### About this exercise
Copy out every line of the material below without changing anything, and leave the pictures out of your answer.

Document images with source code
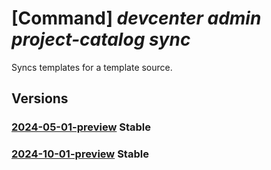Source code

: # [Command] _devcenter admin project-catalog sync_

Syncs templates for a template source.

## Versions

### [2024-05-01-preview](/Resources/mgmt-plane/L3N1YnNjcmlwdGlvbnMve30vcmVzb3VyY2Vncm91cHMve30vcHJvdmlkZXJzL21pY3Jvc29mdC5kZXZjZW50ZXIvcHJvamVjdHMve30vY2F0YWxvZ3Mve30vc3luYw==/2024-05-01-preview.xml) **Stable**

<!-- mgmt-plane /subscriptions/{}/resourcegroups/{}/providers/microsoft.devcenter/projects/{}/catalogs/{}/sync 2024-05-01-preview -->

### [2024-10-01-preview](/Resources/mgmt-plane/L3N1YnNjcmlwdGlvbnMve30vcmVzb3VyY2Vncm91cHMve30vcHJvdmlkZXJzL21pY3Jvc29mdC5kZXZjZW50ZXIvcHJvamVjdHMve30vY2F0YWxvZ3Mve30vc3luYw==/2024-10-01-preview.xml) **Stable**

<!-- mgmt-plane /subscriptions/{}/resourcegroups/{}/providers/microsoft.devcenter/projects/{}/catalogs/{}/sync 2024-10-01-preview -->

### Response
Source code

: # [Command] _devcenter admin project-catalog sync_

Syncs templates for a template source.

## Versions

### [2024-05-01-preview](/Resources/mgmt-plane/L3N1YnNjcmlwdGlvbnMve30vcmVzb3VyY2Vncm91cHMve30vcHJvdmlkZXJzL21pY3Jvc29mdC5kZXZjZW50ZXIvcHJvamVjdHMve30vY2F0YWxvZ3Mve30vc3luYw==/2024-05-01-preview.xml) **Stable**

<!-- mgmt-plane /subscriptions/{}/resourcegroups/{}/providers/microsoft.devcenter/projects/{}/catalogs/{}/sync 2024-05-01-preview -->

### [2024-10-01-preview](/Resources/mgmt-plane/L3N1YnNjcmlwdGlvbnMve30vcmVzb3VyY2Vncm91cHMve30vcHJvdmlkZXJzL21pY3Jvc29mdC5kZXZjZW50ZXIvcHJvamVjdHMve30vY2F0YWxvZ3Mve30vc3luYw==/2024-10-01-preview.xml) **Stable**

<!-- mgmt-plane /subscriptions/{}/resourcegroups/{}/providers/microsoft.devcenter/projects/{}/catalogs/{}/sync 2024-10-01-preview -->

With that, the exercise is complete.